Because I've never even got so much as a BFP after transferring top quality blasts, there may even be a bigger problem with the chromosomes than expected. So that's why we're doing CGH, where it tests for all of the chromosomes. The FISH testing is limited to testing on a few chromosome pairs. Although it is great that chromosomes 13 and 15 could be tested with FISH, it doesn't test for the other chromosomes that might be affected due to the bulkiness of the translocation. Our CCRM geneticist told us that perhaps the translocation affected other chromosomes from pairing up correctly. So by doing CGH, hopefully we'll get some answers.

12/06/2008

While we're waiting...


So it's been 3 weeks and 1 day since the cells from our 15 blasts were sent to Reprogenetics in NJ for CGH testing. Our geneticist, a few days before my ER, informed us that it may take around 8 weeks to get the results back. So it looks like we've got a little while yet to go. I have always been very anxious during my 2 week wait, so this is having me on pins and needles for 4 times longer!

While we're waiting, let me give a quick overview of CGH (from what I understand). CGH stands for Comparative Genomic Hybridization and is used to analyze the full karyotype (23 pairs plus the sex chromosomes). It is used to identify an imbalance in chromosomal material such as Trisomy 21. It is until recently (within the past few months) that CGH can be used to screen for certain translocations (i.e., Robertsonian Translocation 13;15). We've been told that we're one of the first couples to use CGH to screen for Jerry's type of translocation. Before this, we could only do FISH analysis (tests only 9 to 12 pairs plus the sex chromosomes).

The process starts when the embryos are grown until they reach the blast stage (usually around 5 days in culture). Then the embryologist grades the embryos and decides which embryos to biopsy. The embryologist then biopsies the trophectoderm cells (outer cell mass of the embryo). The cells from each embryo are placed in its own test tube and shipped to Reprogenetics for analysis. Because the turnaround time for CGH, all of the biopsied blasts must be cryopreserved.

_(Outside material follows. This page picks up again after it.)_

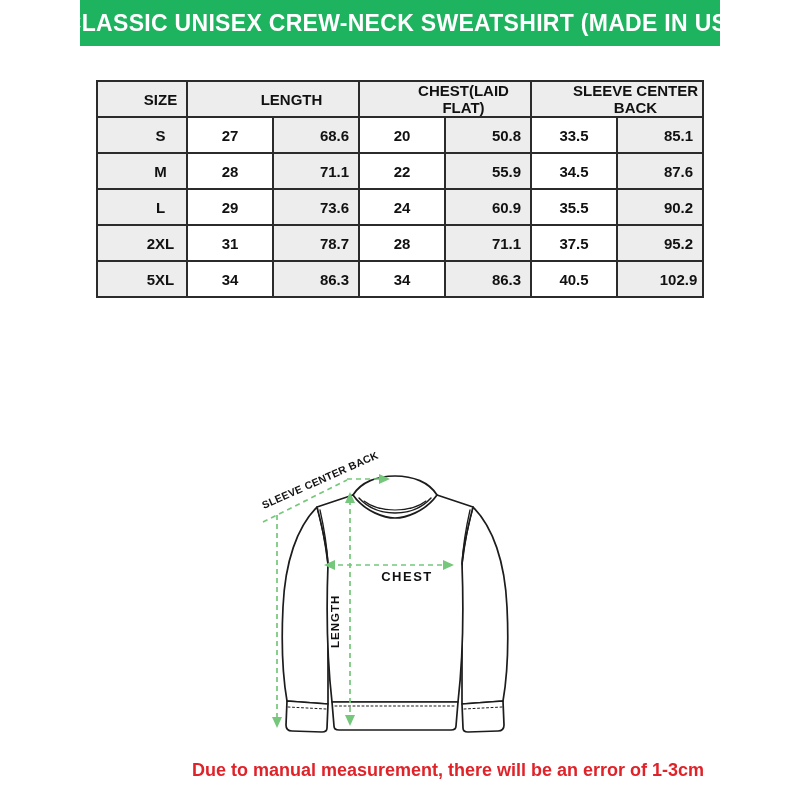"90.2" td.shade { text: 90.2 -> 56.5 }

Once the samples are received by Reprogenetics, the DNA contained in the tubes is amplified. The sample DNA is tagged with a green fluorescent tag and then mixed with a sample of normal DNA, which is fluorescently labeled red. Then the sample DNA (green) and the normal DNA (red) are cohybridized to a slide, which takes approximately 71 hours. Then a microscopic analysis is done. The images images are collected and analyzed by the computer, which compares the intensities between the green and red of each chromosome. Thus, a molecular karyotype is generated. A 1:1 ratio of each chromosome is considered normal. Any other ratios are considered abnormal. A couple of examples of abnormal results include Trisomy 21 with a 3:2 ratio and Monosomy 21 with a 1:2 ratio. CGH has an accuracy rate of around 90%.

The chromosomes of interest to us are chromosomes 13 and 15. Those are the chromosomes affected with Jerry's Robertsonian Translocation. I will discuss the Robertsonian Translocation in further detail in another post. The reason we're doing CGH this time instead of the FISH analysis is because we've never gotten a BFP, even after transferring top quality PGD normal blasts. Remember, the FISH analysis only screens for up to 12 chromosomes. So there is a possibility that even though our previous blasts were considered PGD normal, the other chromosomes that weren't screen may be abnormal and we just didn't know it. Hopefully, CGH testing will be able to give us some much needed answers.